• Direction
Reproduce the stretch from the line containing "Rendered at 1654 by 1241 pixels." through the line containing "title Prekoordinace versus", swapping "layout element" for "page element" and changing nothing else.

• Given information
***

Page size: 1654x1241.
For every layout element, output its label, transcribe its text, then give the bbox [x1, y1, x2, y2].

***

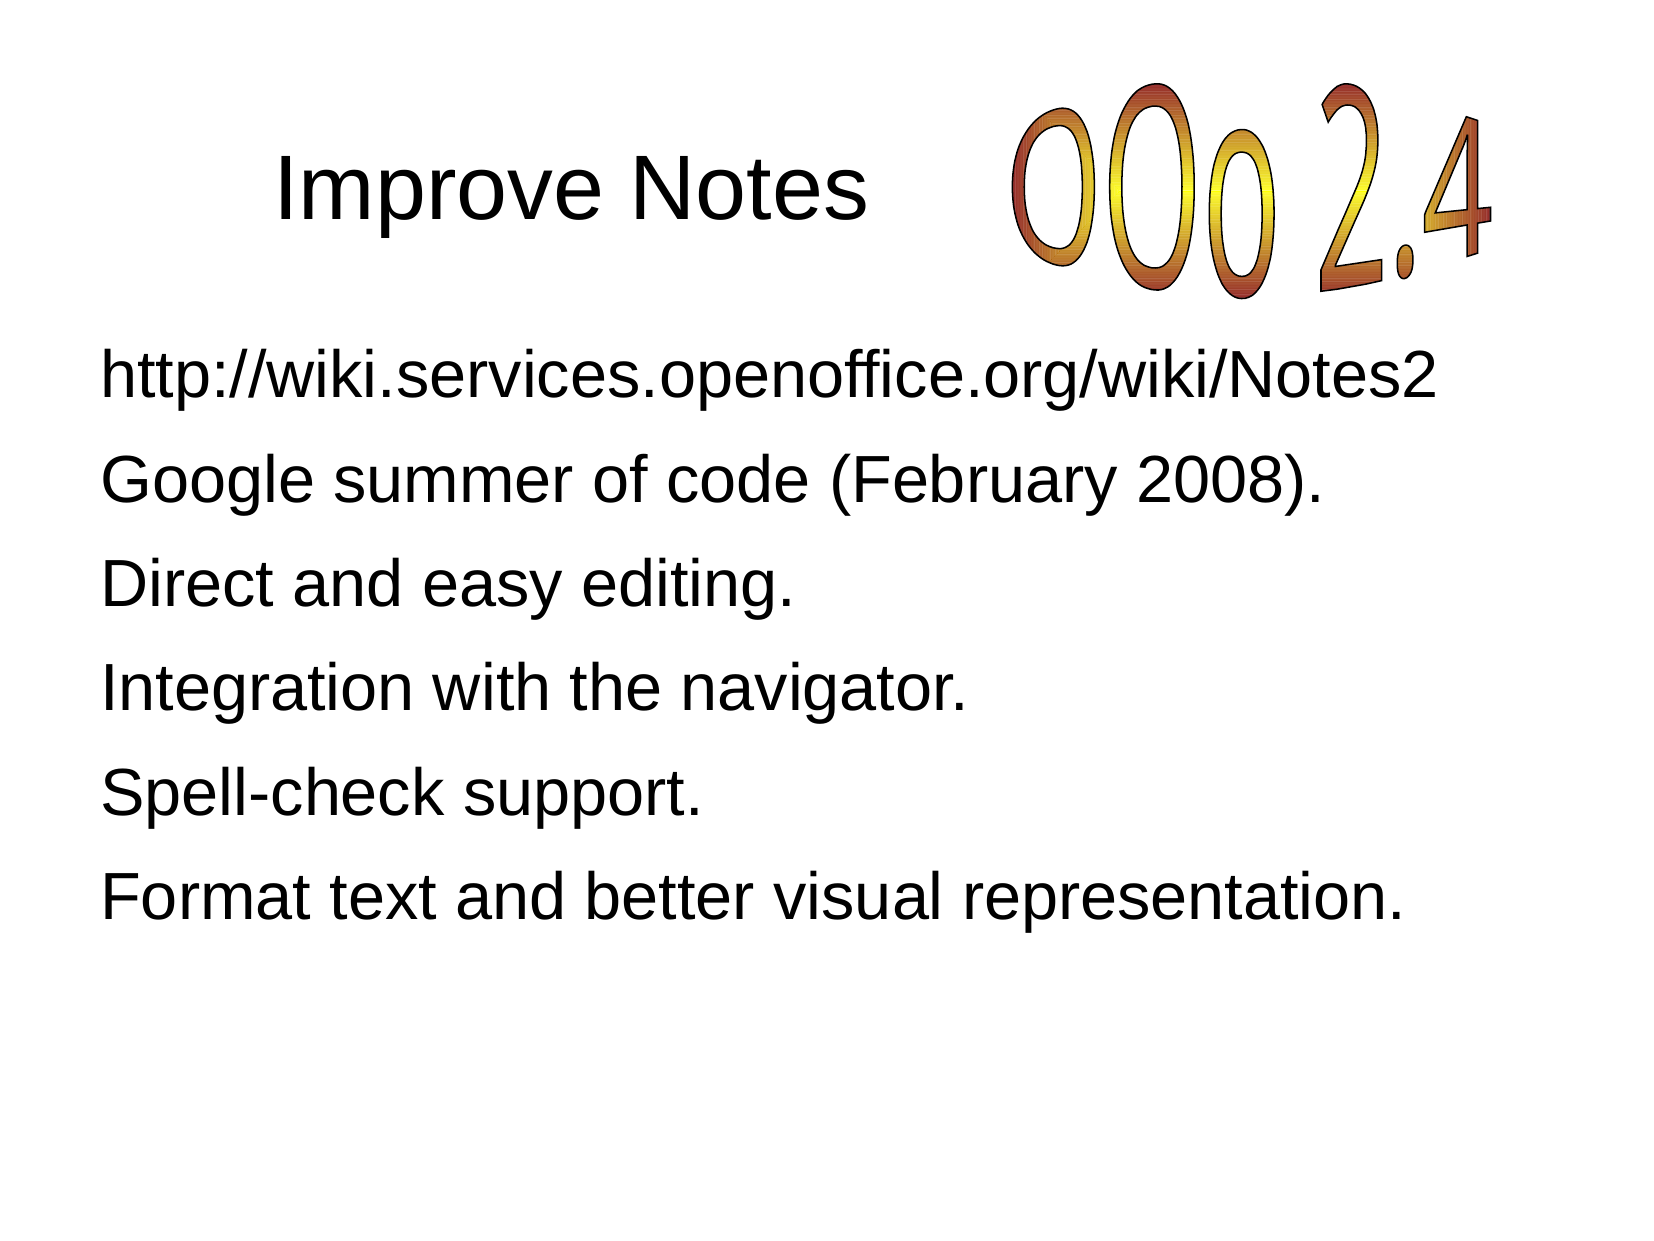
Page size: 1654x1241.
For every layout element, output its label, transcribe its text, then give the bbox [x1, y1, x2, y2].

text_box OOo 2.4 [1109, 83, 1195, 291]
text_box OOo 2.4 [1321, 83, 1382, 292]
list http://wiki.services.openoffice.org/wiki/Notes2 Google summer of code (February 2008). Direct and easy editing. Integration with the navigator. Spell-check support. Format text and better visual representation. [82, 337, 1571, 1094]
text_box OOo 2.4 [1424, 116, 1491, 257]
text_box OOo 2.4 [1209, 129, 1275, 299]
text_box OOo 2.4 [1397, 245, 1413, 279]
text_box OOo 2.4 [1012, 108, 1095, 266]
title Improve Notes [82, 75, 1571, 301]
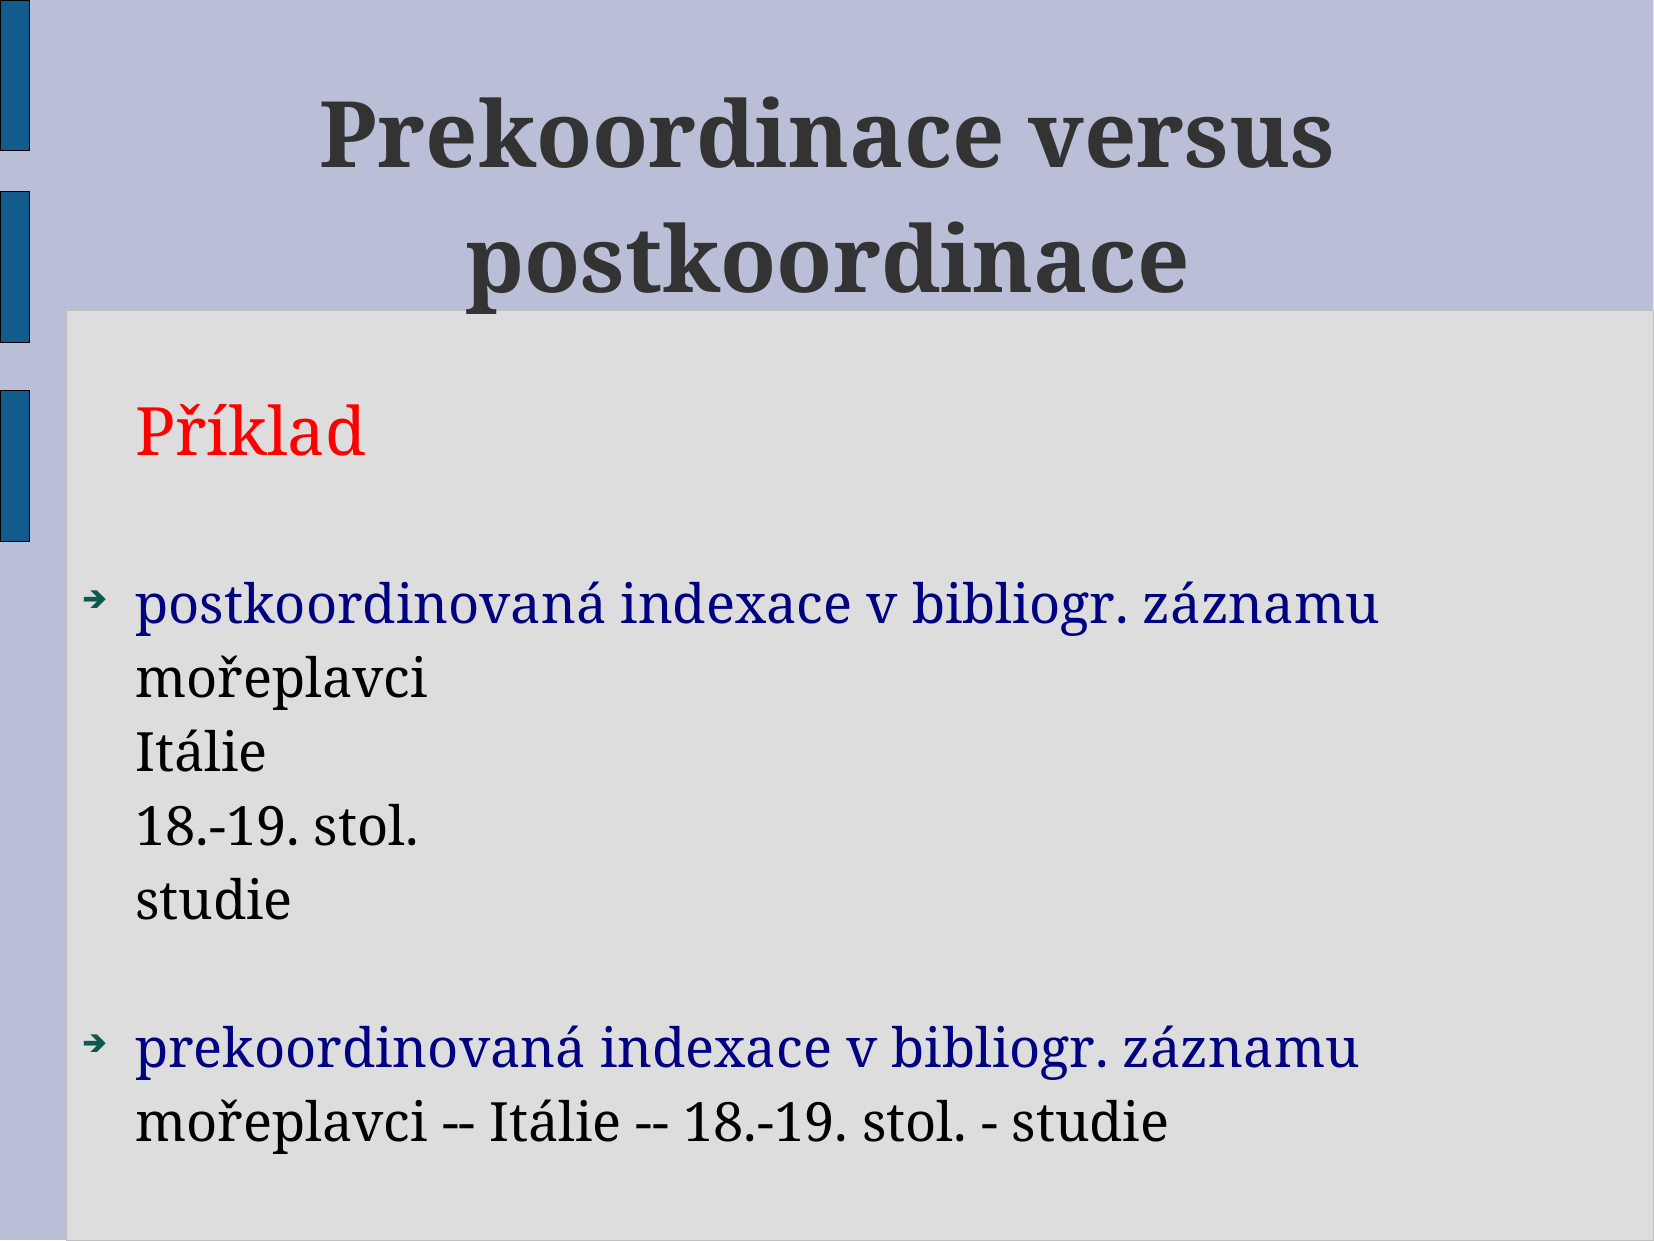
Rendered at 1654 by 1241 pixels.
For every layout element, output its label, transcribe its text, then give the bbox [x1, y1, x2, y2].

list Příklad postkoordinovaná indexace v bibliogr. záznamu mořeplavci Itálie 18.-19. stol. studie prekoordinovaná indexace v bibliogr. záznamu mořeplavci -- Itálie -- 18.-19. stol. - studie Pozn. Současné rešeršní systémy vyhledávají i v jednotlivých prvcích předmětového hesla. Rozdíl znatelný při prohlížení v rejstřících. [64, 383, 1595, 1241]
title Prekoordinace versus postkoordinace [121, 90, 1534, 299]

***

• Reply to the task
Rendered at 1654 by 1241 pixels.
For every page element, output its label, transcribe its text, then give the bbox [x1, y1, x2, y2].

list Příklad postkoordinovaná indexace v bibliogr. záznamu mořeplavci Itálie 18.-19. stol. studie prekoordinovaná indexace v bibliogr. záznamu mořeplavci -- Itálie -- 18.-19. stol. - studie Pozn. Současné rešeršní systémy vyhledávají i v jednotlivých prvcích předmětového hesla. Rozdíl znatelný při prohlížení v rejstřících. [64, 383, 1595, 1241]
title Prekoordinace versus postkoordinace [121, 90, 1534, 299]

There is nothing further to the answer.